↓↓↓

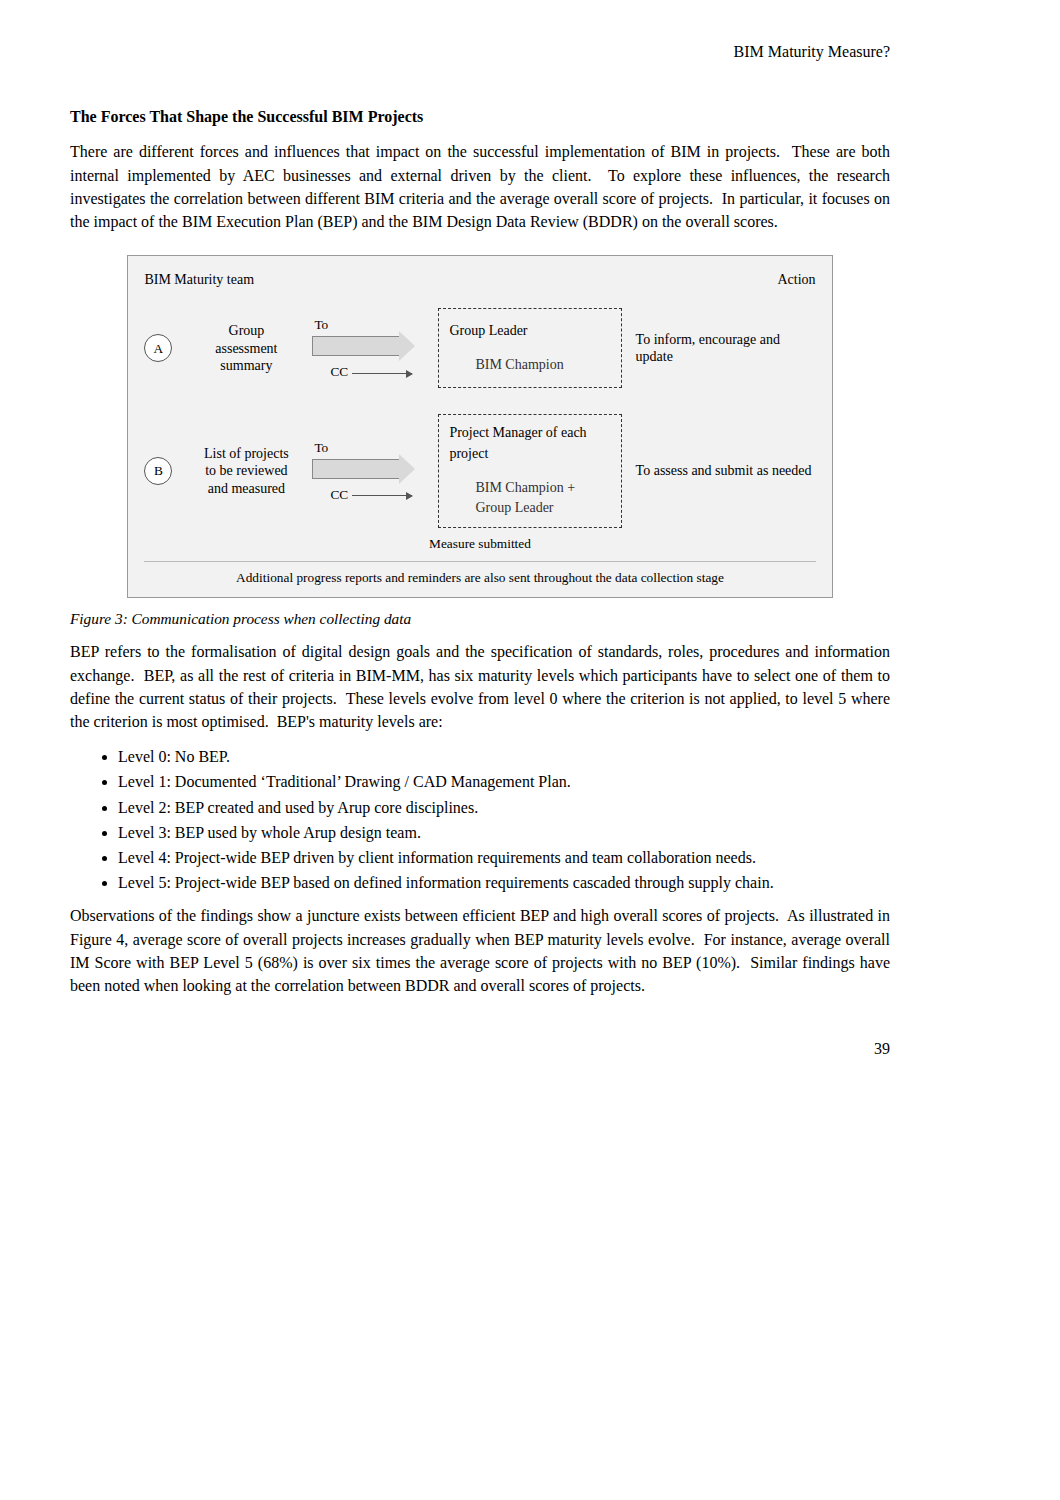BIM Maturity Measure?
The Forces That Shape the Successful BIM Projects
There are different forces and influences that impact on the successful implementation of BIM in projects. These are both internal implemented by AEC businesses and external driven by the client. To explore these influences, the research investigates the correlation between different BIM criteria and the average overall score of projects. In particular, it focuses on the impact of the BIM Execution Plan (BEP) and the BIM Design Data Review (BDDR) on the overall scores.
BIM Maturity team Action
A
Group
assessment
summary
To
CC
Group Leader
BIM Champion
To inform, encourage and update
B
List of projects
to be reviewed
and measured
To
CC
Project Manager of each project
BIM Champion +
Group Leader
To assess and submit as needed
Measure submitted
Additional progress reports and reminders are also sent throughout the data collection stage
Figure 3: Communication process when collecting data
BEP refers to the formalisation of digital design goals and the specification of standards, roles, procedures and information exchange. BEP, as all the rest of criteria in BIM-MM, has six maturity levels which participants have to select one of them to define the current status of their projects. These levels evolve from level 0 where the criterion is not applied, to level 5 where the criterion is most optimised. BEP's maturity levels are:
Level 0: No BEP.
Level 1: Documented ‘Traditional’ Drawing / CAD Management Plan.
Level 2: BEP created and used by Arup core disciplines.
Level 3: BEP used by whole Arup design team.
Level 4: Project-wide BEP driven by client information requirements and team collaboration needs.
Level 5: Project-wide BEP based on defined information requirements cascaded through supply chain.
Observations of the findings show a juncture exists between efficient BEP and high overall scores of projects. As illustrated in Figure 4, average score of overall projects increases gradually when BEP maturity levels evolve. For instance, average overall IM Score with BEP Level 5 (68%) is over six times the average score of projects with no BEP (10%). Similar findings have been noted when looking at the correlation between BDDR and overall scores of projects.
39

↑↑↑

Your reply should consist of one number: how many lines above contain the word "criteria".

# Finished exercise
2